Questions »
a: Revise the Jewish Vocational Service interview by rewriting the passage between "One on One is" and "it was created?", inclusive, with "weekly" changed to "monthly".
b: Carry the Jewish Vocational Service interview forward from the point where it stops.

Text segment »
Jewish Vocational Service, now 51 years old, helps people ** find jobs

THE BALTIMORE EVENING SUN

One on One is a weekly feature offering excerpts of interviews conducted by The Evening Sun with newsworthy business leaders. Sunna Kalis is executive director of the Jewish Vocational Service. Q. Can you tell me how old the agency is and why it was created?

A.The agency was established 51 years ago, primarily in response to the needs of people coming over from Europe who were having difficulty getting employment.

Q. What type of services did you initially provide?

A. Well, in 1939 the needs were really not that different than today. We think that the world is changing all the time, but in some ways it stays the same. There were new immigrants who needed a first job. There were people who had barriers to employment who needed a job. They were people who lacked skills and needed skill training. There were older people who needed to supplement retirement incomes . . .

Q. What type of services do you provide now?

Data segment »
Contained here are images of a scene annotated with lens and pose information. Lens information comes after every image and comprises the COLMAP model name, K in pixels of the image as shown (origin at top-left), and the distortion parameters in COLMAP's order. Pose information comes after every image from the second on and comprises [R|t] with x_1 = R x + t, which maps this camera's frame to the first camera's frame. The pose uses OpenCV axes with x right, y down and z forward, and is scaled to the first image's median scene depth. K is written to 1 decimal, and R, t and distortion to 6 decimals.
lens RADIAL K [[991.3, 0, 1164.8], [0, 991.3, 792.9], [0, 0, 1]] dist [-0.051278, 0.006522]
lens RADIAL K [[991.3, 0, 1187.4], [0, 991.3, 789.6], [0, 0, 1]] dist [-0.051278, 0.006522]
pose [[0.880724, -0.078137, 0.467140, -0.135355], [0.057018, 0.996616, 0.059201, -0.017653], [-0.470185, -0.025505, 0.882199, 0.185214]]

Answers by item number »
a:
One on One is a monthly feature offering excerpts of interviews conducted by The Evening Sun with newsworthy business leaders. Sunna Kalis is executive director of the Jewish Vocational Service. Q. Can you tell me how old the agency is and why it was created?

b:
A. Well, in today's economy, it's extremely important that people who are looking for a job have the skills necessary to market themselves effectively. It's important to understand that it isn't necessarily the best-qualified person who gets the job. Instead, it's the person who interviews the best, who sells themselves the best, who has the best package to present themselves, that meshes with the employer's needs. And many times you have people who are very skilled and talented at what they do, but if they can't articulate it, and if they can't sell themselves in the interview, then the employer is not going to give them the job. It has also become a very competitive kind of thing where what your resume looks like and how you dress and how you conduct yourself in the interview are very important.

Q. Could you enumerate some of the specific services that you provide?

A. Specifically, number one, we help our people clarify a job goal that is doable. This may mean that they need to clarify a short-term goal and a long-term goal, where the long-term goal might require additional education, work experience, or training. The second thing is once the job goal is clarified, we assist them in developing the necessary job-search strategy, skills and techniques. These include appropriate cover letters, resume, interview techniques, networking skills to access jobs in the hidden job market. And the third service that we provide is long-term follow-up to ensure that the job is a successful job.

Q. You mentioned, that when the agency first started, the idea was to serve immigrants. Are you seeing a different type of immigrant now and are there any special needs that they come to you with?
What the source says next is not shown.